§ Task requirements
Please write out every line of the data below, reproducing each one character for character.

§ Stored dataset entries
· · · · · · ·

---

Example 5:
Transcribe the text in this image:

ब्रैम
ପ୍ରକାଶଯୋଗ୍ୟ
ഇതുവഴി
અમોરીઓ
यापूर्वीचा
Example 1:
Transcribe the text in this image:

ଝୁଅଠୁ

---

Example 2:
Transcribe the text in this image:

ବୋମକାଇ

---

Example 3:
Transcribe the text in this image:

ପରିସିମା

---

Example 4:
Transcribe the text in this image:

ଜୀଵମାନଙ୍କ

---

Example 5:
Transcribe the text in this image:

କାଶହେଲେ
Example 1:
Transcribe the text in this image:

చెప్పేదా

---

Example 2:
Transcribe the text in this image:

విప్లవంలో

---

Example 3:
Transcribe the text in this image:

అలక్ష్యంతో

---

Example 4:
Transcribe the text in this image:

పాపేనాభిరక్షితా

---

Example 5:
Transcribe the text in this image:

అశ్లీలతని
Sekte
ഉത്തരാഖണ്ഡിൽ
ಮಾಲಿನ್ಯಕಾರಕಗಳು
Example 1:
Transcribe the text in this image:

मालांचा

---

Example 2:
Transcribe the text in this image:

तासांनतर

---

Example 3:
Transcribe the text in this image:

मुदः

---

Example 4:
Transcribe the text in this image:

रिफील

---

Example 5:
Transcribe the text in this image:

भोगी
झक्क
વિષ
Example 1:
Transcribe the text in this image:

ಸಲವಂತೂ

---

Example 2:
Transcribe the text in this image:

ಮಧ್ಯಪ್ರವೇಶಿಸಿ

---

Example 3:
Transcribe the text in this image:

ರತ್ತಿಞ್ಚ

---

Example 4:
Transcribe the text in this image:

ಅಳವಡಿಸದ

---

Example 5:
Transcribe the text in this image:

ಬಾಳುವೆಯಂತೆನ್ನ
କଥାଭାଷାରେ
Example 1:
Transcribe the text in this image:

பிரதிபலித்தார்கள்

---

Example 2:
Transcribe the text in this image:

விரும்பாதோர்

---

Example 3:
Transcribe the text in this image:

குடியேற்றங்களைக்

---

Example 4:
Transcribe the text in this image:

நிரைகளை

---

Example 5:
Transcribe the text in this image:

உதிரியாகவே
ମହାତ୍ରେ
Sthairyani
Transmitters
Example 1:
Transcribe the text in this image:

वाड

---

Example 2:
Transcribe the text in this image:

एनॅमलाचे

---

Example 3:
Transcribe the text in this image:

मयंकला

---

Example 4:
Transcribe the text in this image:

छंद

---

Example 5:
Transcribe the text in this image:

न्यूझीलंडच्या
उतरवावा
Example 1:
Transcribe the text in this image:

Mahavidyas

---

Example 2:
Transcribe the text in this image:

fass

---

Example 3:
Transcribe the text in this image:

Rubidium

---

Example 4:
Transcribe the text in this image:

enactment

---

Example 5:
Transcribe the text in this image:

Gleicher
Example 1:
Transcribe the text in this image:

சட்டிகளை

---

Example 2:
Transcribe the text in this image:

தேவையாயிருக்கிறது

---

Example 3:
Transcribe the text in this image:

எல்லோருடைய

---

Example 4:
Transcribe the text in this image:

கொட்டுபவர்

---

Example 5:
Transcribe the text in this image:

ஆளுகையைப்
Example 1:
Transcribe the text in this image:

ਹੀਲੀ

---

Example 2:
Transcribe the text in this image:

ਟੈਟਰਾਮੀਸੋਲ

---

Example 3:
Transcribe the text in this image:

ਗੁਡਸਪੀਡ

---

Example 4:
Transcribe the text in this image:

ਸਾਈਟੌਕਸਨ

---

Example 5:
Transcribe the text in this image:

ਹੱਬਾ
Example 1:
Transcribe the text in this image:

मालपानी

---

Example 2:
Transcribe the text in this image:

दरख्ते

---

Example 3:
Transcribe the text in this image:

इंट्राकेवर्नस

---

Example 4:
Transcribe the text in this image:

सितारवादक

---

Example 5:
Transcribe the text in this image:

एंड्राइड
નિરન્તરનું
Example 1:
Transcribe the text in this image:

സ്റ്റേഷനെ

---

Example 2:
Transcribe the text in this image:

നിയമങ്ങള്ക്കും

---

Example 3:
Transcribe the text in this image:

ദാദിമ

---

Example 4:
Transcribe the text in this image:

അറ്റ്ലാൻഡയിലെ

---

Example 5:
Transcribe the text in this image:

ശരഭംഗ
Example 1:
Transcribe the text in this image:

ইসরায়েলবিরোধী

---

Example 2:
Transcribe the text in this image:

· · · · · · ·

§ Task result
---

Example 5:
Transcribe the text in this image:

ब्रैम
ପ୍ରକାଶଯୋଗ୍ୟ
ഇതുവഴി
અમોરીઓ
यापूर्वीचा
Example 1:
Transcribe the text in this image:

ଝୁଅଠୁ

---

Example 2:
Transcribe the text in this image:

ବୋମକାଇ

---

Example 3:
Transcribe the text in this image:

ପରିସିମା

---

Example 4:
Transcribe the text in this image:

ଜୀଵମାନଙ୍କ

---

Example 5:
Transcribe the text in this image:

କାଶହେଲେ
Example 1:
Transcribe the text in this image:

చెప్పేదా

---

Example 2:
Transcribe the text in this image:

విప్లవంలో

---

Example 3:
Transcribe the text in this image:

అలక్ష్యంతో

---

Example 4:
Transcribe the text in this image:

పాపేనాభిరక్షితా

---

Example 5:
Transcribe the text in this image:

అశ్లీలతని
Sekte
ഉത്തരാഖണ്ഡിൽ
ಮಾಲಿನ್ಯಕಾರಕಗಳು
Example 1:
Transcribe the text in this image:

मालांचा

---

Example 2:
Transcribe the text in this image:

तासांनतर

---

Example 3:
Transcribe the text in this image:

मुदः

---

Example 4:
Transcribe the text in this image:

रिफील

---

Example 5:
Transcribe the text in this image:

भोगी
झक्क
વિષ
Example 1:
Transcribe the text in this image:

ಸಲವಂತೂ

---

Example 2:
Transcribe the text in this image:

ಮಧ್ಯಪ್ರವೇಶಿಸಿ

---

Example 3:
Transcribe the text in this image:

ರತ್ತಿಞ್ಚ

---

Example 4:
Transcribe the text in this image:

ಅಳವಡಿಸದ

---

Example 5:
Transcribe the text in this image:

ಬಾಳುವೆಯಂತೆನ್ನ
କଥାଭାଷାରେ
Example 1:
Transcribe the text in this image:

பிரதிபலித்தார்கள்

---

Example 2:
Transcribe the text in this image:

விரும்பாதோர்

---

Example 3:
Transcribe the text in this image:

குடியேற்றங்களைக்

---

Example 4:
Transcribe the text in this image:

நிரைகளை

---

Example 5:
Transcribe the text in this image:

உதிரியாகவே
ମହାତ୍ରେ
Sthairyani
Transmitters
Example 1:
Transcribe the text in this image:

वाड

---

Example 2:
Transcribe the text in this image:

एनॅमलाचे

---

Example 3:
Transcribe the text in this image:

मयंकला

---

Example 4:
Transcribe the text in this image:

छंद

---

Example 5:
Transcribe the text in this image:

न्यूझीलंडच्या
उतरवावा
Example 1:
Transcribe the text in this image:

Mahavidyas

---

Example 2:
Transcribe the text in this image:

fass

---

Example 3:
Transcribe the text in this image:

Rubidium

---

Example 4:
Transcribe the text in this image:

enactment

---

Example 5:
Transcribe the text in this image:

Gleicher
Example 1:
Transcribe the text in this image:

சட்டிகளை

---

Example 2:
Transcribe the text in this image:

தேவையாயிருக்கிறது

---

Example 3:
Transcribe the text in this image:

எல்லோருடைய

---

Example 4:
Transcribe the text in this image:

கொட்டுபவர்

---

Example 5:
Transcribe the text in this image:

ஆளுகையைப்
Example 1:
Transcribe the text in this image:

ਹੀਲੀ

---

Example 2:
Transcribe the text in this image:

ਟੈਟਰਾਮੀਸੋਲ

---

Example 3:
Transcribe the text in this image:

ਗੁਡਸਪੀਡ

---

Example 4:
Transcribe the text in this image:

ਸਾਈਟੌਕਸਨ

---

Example 5:
Transcribe the text in this image:

ਹੱਬਾ
Example 1:
Transcribe the text in this image:

मालपानी

---

Example 2:
Transcribe the text in this image:

दरख्ते

---

Example 3:
Transcribe the text in this image:

इंट्राकेवर्नस

---

Example 4:
Transcribe the text in this image:

सितारवादक

---

Example 5:
Transcribe the text in this image:

एंड्राइड
નિરન્તરનું
Example 1:
Transcribe the text in this image:

സ്റ്റേഷനെ

---

Example 2:
Transcribe the text in this image:

നിയമങ്ങള്ക്കും

---

Example 3:
Transcribe the text in this image:

ദാദിമ

---

Example 4:
Transcribe the text in this image:

അറ്റ്ലാൻഡയിലെ

---

Example 5:
Transcribe the text in this image:

ശരഭംഗ
Example 1:
Transcribe the text in this image:

ইসরায়েলবিরোধী

---

Example 2:
Transcribe the text in this image:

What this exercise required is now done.